I am trying to figure out the $time$ $complexity$ to find out the number of ways we can parenthesize $N$ $matrices$. I have approached this problem as, say if we have $N+1$ matrices then we can parenthesize them in $\dfrac{2N \choose N}{N+1}$ ways
For example, see the below image, here we have 3 matrices which we can represent in a tree and we have 2 nodes which we can arrange to form different unlabeled binary trees in $\dfrac{2N \choose N}{N+1}$ ways which in turn will give us the number of ways in which we can parenthesize these 3 matrices.
But the problem I am facing is that I am unable to figure out the time complexity which this method will take. Any help will be highly appreciated.
1 Answer 1
These are called Catalan numbers, and the term $\binom{2N}{N}$ is called a central binomial coefficient.

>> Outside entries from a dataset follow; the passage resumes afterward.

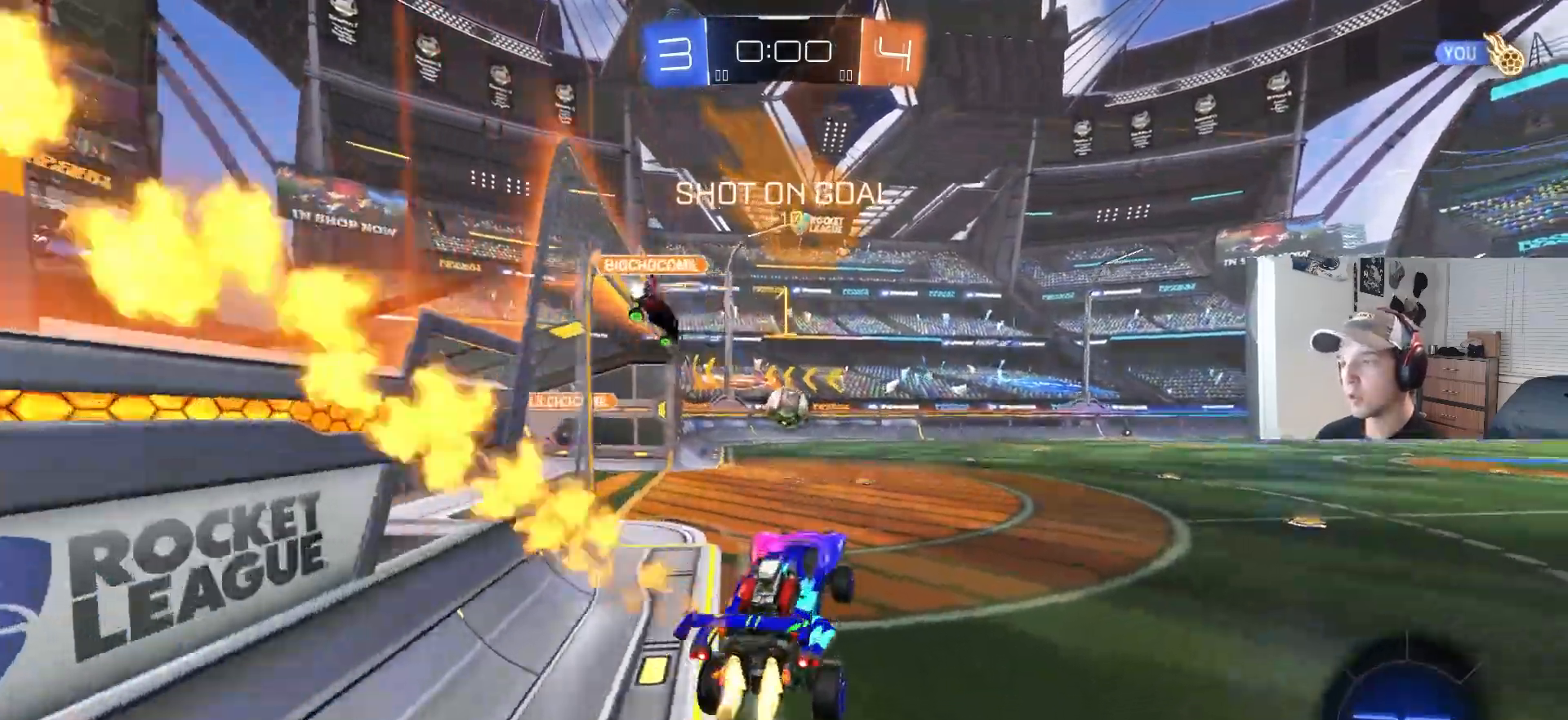
{"buttons": ["CIRCLE", "TRIANGLE", "L1", "R2", "L3"], "left_stick": "right", "right_stick": "center", "events": [[17, "left_stick", "up-right"], [83, "CROSS", "down"], [200, "CIRCLE", "up"], [200, "CROSS", "up"], [267, "CIRCLE", "down"], [267, "CROSS", "down"], [283, "L1", "down"], [300, "left_stick", "up"], [383, "CROSS", "up"], [400, "L3", "down"], [433, "TRIANGLE", "down"], [433, "left_stick", "right"]]}
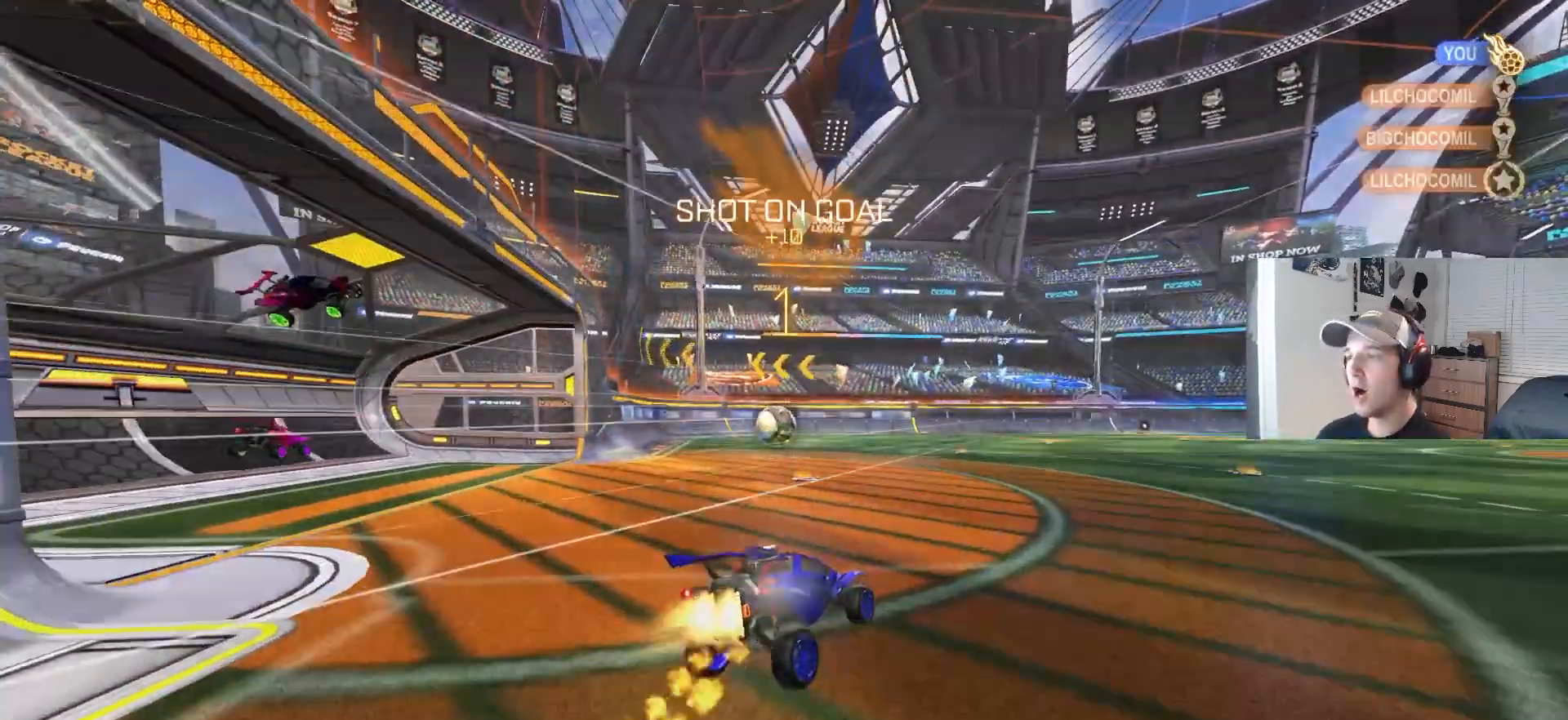
{"buttons": [], "left_stick": "center", "right_stick": "center", "events": [[33, "left_stick", "up"], [67, "TRIANGLE", "up"], [83, "CIRCLE", "up"], [100, "left_stick", "down"], [117, "L3", "up"], [133, "R2", "up"], [283, "left_stick", "center"], [300, "L1", "up"]]}
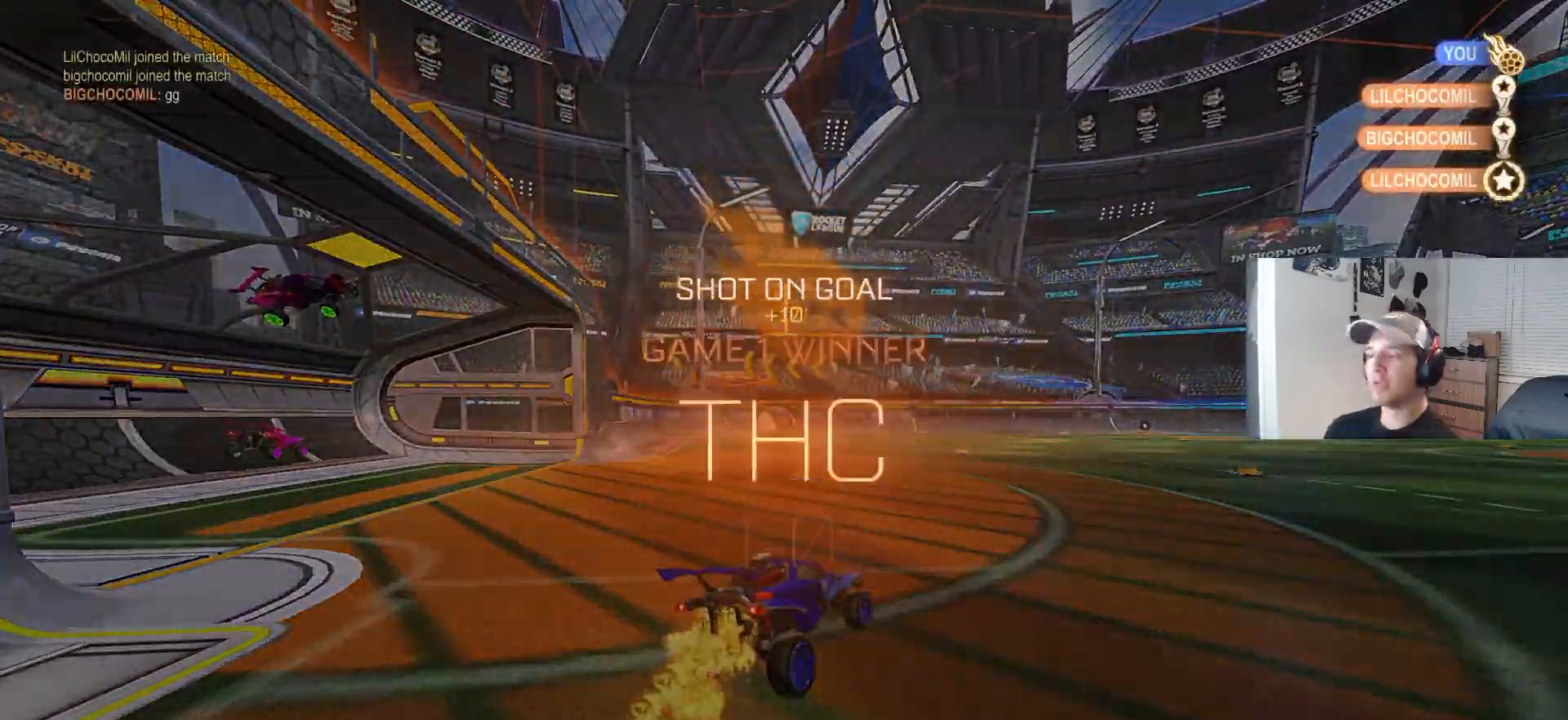
{"buttons": [], "left_stick": "center", "right_stick": "center", "events": [[67, "DPAD_UP", "down"], [133, "DPAD_UP", "up"], [183, "DPAD_UP", "down"], [300, "DPAD_UP", "up"]]}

There are several formulas for these numbers which can be used to compute them efficiently, such as the one you present, or
$$C_n = \prod_{k=2}^n \frac{n+k}{k}$$
The problem with writing down the time complexity for computing these numbers is that the Catalan numbers grow exponentially—the number of bits in the output is roughly proportional to the input index. Therefore, the exact time complexity for evaluating these numbers from such a formula is going to depend significantly on the time complexity of your arithmetic operations, especially your choice of multiplication algorithm for large numbers.